§ Work required
Return each line of the data below exactly, omitting any pictures.

§ Input data
════════

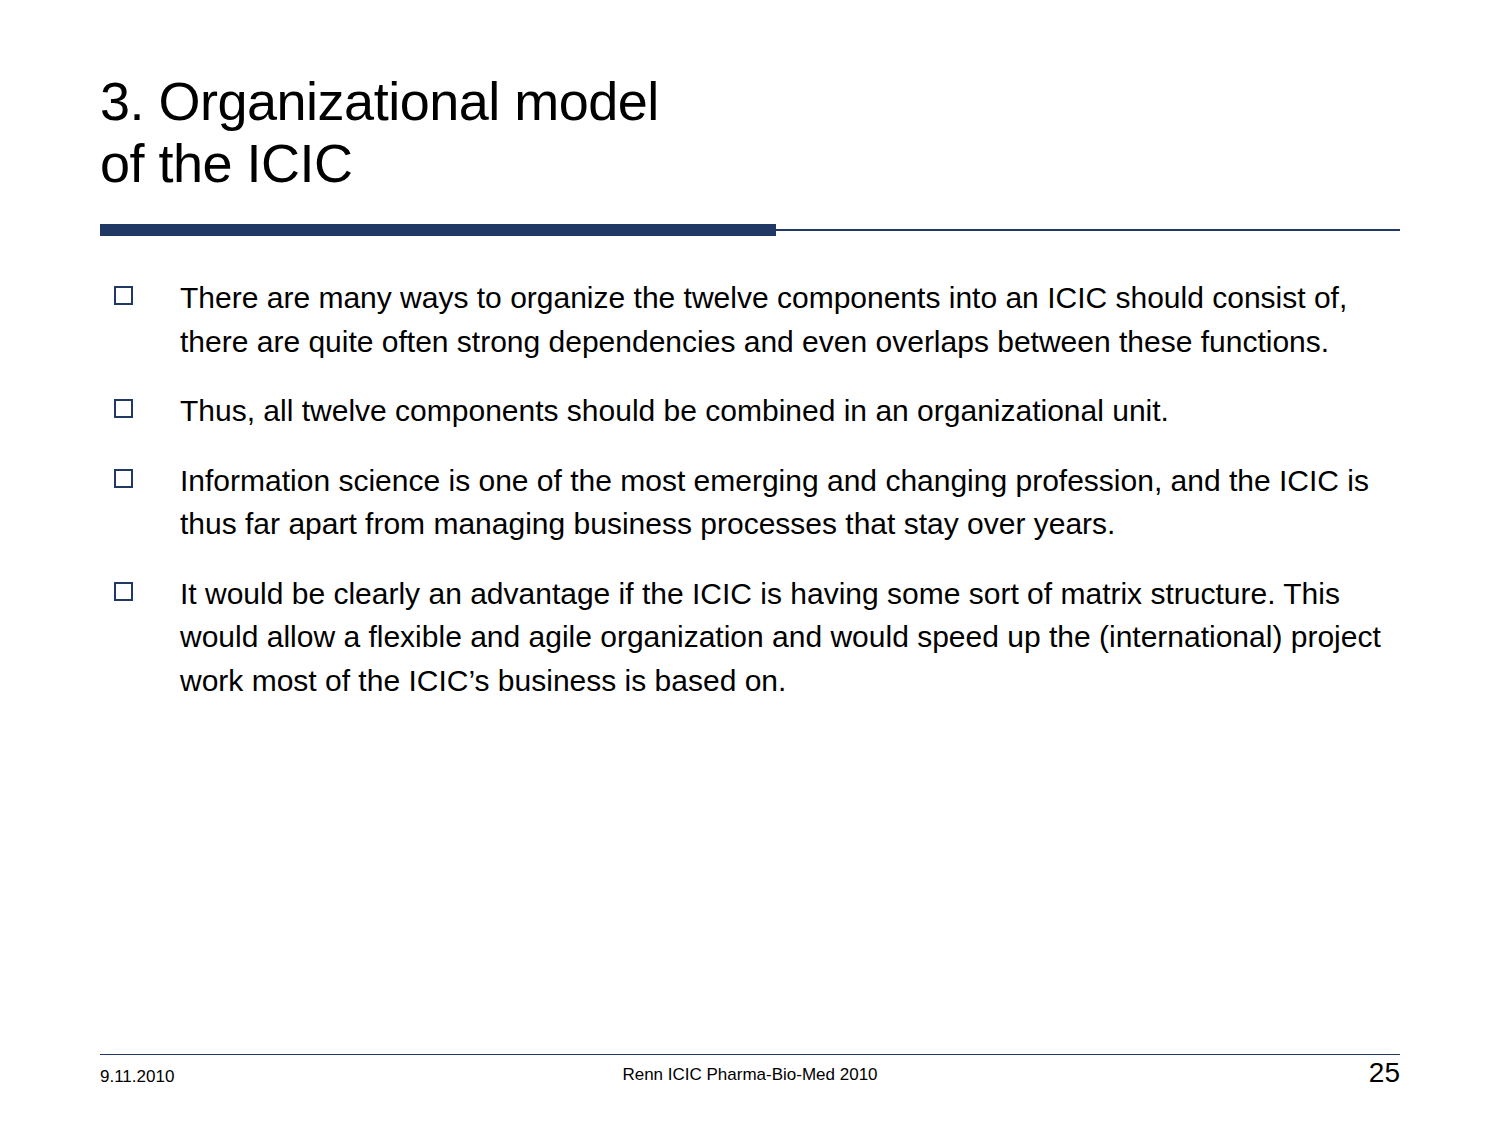3. Organizational model
of the ICIC
There are many ways to organize the twelve components into an ICIC should consist of, there are quite often strong dependencies and even overlaps between these functions.
Thus, all twelve components should be combined in an organizational unit.
Information science is one of the most emerging and changing profession, and the ICIC is thus far apart from managing business processes that stay over years.
It would be clearly an advantage if the ICIC is having some sort of matrix structure. This would allow a flexible and agile organization and would speed up the (international) project work most of the ICIC’s business is based on.
9.11.2010
Renn ICIC Pharma-Bio-Med 2010
25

════════

§ Finished task
3. Organizational model
of the ICIC
There are many ways to organize the twelve components into an ICIC should consist of, there are quite often strong dependencies and even overlaps between these functions.
Thus, all twelve components should be combined in an organizational unit.
Information science is one of the most emerging and changing profession, and the ICIC is thus far apart from managing business processes that stay over years.
It would be clearly an advantage if the ICIC is having some sort of matrix structure. This would allow a flexible and agile organization and would speed up the (international) project work most of the ICIC’s business is based on.
9.11.2010
Renn ICIC Pharma-Bio-Med 2010
25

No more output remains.